The Median-Median Line

 

Open the file MedMed.xls.  The data show the protein and iron in a 100-gram “prepared” serving of various “foods.”

 

Make a scatterplot of the data.  Use protein on the horizontal axis and iron on the vertical axis.  Be sure your axes are labeled, and that your scatterplot has a title.  Note that there appears to be a small, negative correlation but that there also appears to be an outlier.  Find the correlation coefficient of the data [command:  =correl(dataset1, dataset2), where you enter the cell addresses for the two data sets].  Since the correlation is fairly small, we could think of the amount of iron in a serving of any of these foods as “about the same.”  Which measure of center would be a better description of the amount of iron, and why?  Fill in the “mean” and “median” blocks in the “iron” column, then write your answer in the yellow text box.

A few days ago we saw (in Anscombe’s data) two data sets that were exactly linear except for an outlier (one was a vertical line), and we saw that the calculator’s and Excel’s regression lines were not a good fit—and the outliers caused the problem!  That calls into question the validity Excel’s “trendline” in describing the “food” data in your scatterplot (probably only a horizontal line should describe this particular data, but the argument holds for any data set with an outlier).  You will now construct a regression line using median values, rather than means, as follows (this is easily done as a paper-and-pencil drill, but I want you to do it all in Excel for practice).

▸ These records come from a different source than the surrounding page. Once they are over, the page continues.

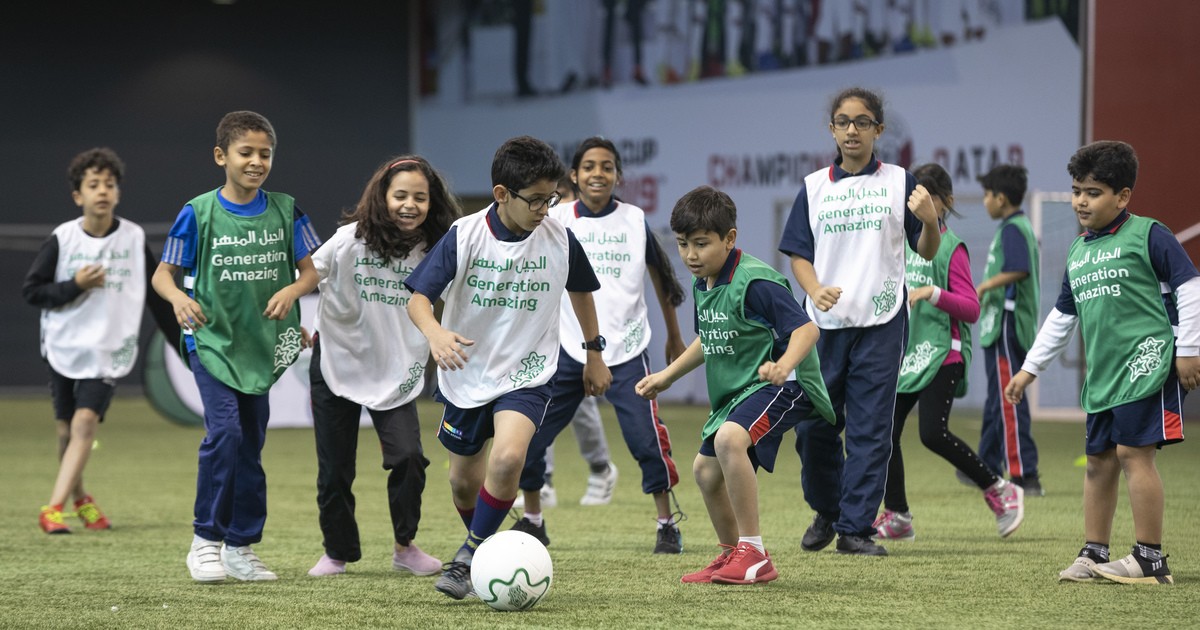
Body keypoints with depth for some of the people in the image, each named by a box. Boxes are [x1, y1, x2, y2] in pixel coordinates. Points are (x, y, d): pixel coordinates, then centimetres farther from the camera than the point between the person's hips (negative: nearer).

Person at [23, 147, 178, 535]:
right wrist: (76, 285, -16)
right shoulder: (62, 239, -5)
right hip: (63, 346, 1)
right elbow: (31, 291, -2)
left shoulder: (134, 238, -2)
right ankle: (80, 499, 33)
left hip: (110, 351, -1)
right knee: (66, 430, 8)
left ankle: (54, 509, -19)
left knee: (85, 422, -17)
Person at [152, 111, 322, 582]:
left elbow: (311, 270, 6)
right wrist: (178, 297, -24)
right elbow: (163, 273, -2)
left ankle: (240, 548, 18)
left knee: (251, 443, 7)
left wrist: (292, 290, -16)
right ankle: (205, 540, -7)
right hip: (211, 338, -3)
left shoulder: (285, 211, 1)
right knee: (224, 431, -19)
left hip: (262, 343, 3)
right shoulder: (199, 213, -7)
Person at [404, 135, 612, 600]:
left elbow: (580, 290, 12)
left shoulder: (559, 238, -8)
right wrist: (434, 332, -38)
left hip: (527, 374, -1)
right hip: (467, 373, 1)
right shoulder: (464, 236, -14)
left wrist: (594, 353, 19)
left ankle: (470, 554, -10)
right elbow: (418, 297, -16)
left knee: (507, 457, -27)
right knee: (464, 482, 13)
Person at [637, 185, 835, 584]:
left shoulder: (754, 282, -20)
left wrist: (784, 365, -44)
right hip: (735, 392, 11)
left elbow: (805, 328, -26)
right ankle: (732, 555, 40)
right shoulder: (702, 286, 9)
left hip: (782, 386, -11)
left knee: (730, 438, -34)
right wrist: (666, 376, 30)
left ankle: (754, 556, -26)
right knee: (705, 470, 17)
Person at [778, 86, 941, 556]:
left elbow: (927, 252, 5)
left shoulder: (899, 182, 4)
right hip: (825, 323, 2)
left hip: (881, 323, -2)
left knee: (870, 429, -3)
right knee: (813, 426, 3)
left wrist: (930, 220, -17)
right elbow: (798, 254, 7)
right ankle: (825, 513, 26)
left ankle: (856, 528, 2)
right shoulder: (814, 187, 9)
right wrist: (815, 291, -13)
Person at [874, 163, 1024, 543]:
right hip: (905, 354, 7)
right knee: (886, 432, 0)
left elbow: (971, 309, -12)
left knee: (933, 433, -17)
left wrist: (933, 293, -25)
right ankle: (897, 517, 10)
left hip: (941, 355, -7)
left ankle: (1000, 491, -1)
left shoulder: (950, 247, -6)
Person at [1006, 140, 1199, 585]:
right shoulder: (1078, 252, 18)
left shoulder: (1147, 236, -4)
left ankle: (1151, 560, -9)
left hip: (1146, 364, -8)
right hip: (1103, 373, 8)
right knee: (1099, 461, 9)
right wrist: (1030, 368, 27)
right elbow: (1062, 316, 26)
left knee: (1133, 452, -12)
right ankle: (1094, 555, 17)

1.      Re-write list in order, from least protein amount per serving to greatest.  To have Excel sort the list for you, highlight the data (including the header row), then click on Data/Sort and select the “protein” column in the “sort by” box. 

2.      Divide the data list into equally-sized groups (since there are 12 points, each group should have four numbers; if the list size is not a multiple of three, keep the first and last groups the same size and have the middle group be larger or smaller by one).  You might “color code” the groups of four on the spreadsheet…

3.      For each group, find the median values from both lists.  Enter formulas for the values in the yellow boxes below the data.

4.      Find the slope of the line passing through the first and third median pairs.  Write the formula in the blue box next to the median points, then write the equation of that line, in the form y = mx + b (or “iron” = m´“protein” + b), in the blue text box.

5.      Substitute the middle median-protein value for x in the equation for your line, and obtain ỹ.  Subtract ỹ from the middle median-iron value and divide the result by 3.  Add this value to the b from your equation, to get a new equation y = mx + b1  (if ymed is the middle median-iron value, and xmed is the middle median-protein value, then ỹ = m xmed + b, and b1 = b + (ymed - ỹ)/3.

6.      This new line now misses all three median pairs, but it should be a pretty good fit for the data.  (The dividing by 3 routine sort of leaves two thirds of the “error” on the middle median point, with one third on the other side of the line for the two end median points, for essentially the same “error” on either side of the line).  To get a graph of the line, fill down in the Med-Med Prediction column, with the formula “=m*(protein cell address) + b1”, where m is the slope of your line and b1 is the adjusted b from your initial equation.  On your original scatter plot, go to Chart/Source Data and add the new column, or generate a new scatter plot using the actual data and your prediction.  You can make your plot fancier by right-clicking on the “predicted” data and changing the format to show Line: Auto and Marker: None…


The line you have just obtained is called the median-median line.  Your calculator knows how to find the median-median line, too; enter the data with protein in L1 and iron in L2 (clear the lists first!), then press STAT/CALC/3:Med-Med/L1,L2,VARS/Y-VARS/ Function/1/ENTER.  Compare the equation generated by the calculator with your equation… if they don’t match, you either made a data entry error on the calculator, or you made a computation error with Excel.

 

Now, obtain Excel’s trendline (right-click on an actual data point in your scatter plot, then click on “add trendline”).  Notice that the outlier pulls the computer-generated trendline up out of the cloud of data points, so that in fact the line you generated by hand and calculator does a better job for most of the data pairs!

 

The equation of Excel’s trendline is y = -0.38x + 15.069.  Fill down this formula in the “Trendline Prediction” column.  Then, enter formulas for the absolute errors for each prediction in the indicated columns.  Formulas for absolute error: =abs(actual – predicted), where the cell addresses of the actual and predicted data points are included.  Find the mean of each column.

 

What your lab report should include:  All colored boxes on the spreadsheet should be filled in.  Use formulas in the spreadsheet cells (don’t calculate any values and just copy the value into the cells… make Excel do all the calculations for you).  Write your original equation from step 4, and your new median-median equation from step 5 in the blue textbox.  On the same sheet, show the Excel graph with data, median-median line, and Excel’s “trendline.”  Write a paragraph (in a separate text box) comparing the median-median line with the “informal visual approach” (eye-balling a good line) and Excel’s trendline.  Discuss when one might be appropriate over another, and (as the authors of the text like to do) use the term “robustness” in your comparisons.  Be sure to mention the mean absolute errors in your discussion.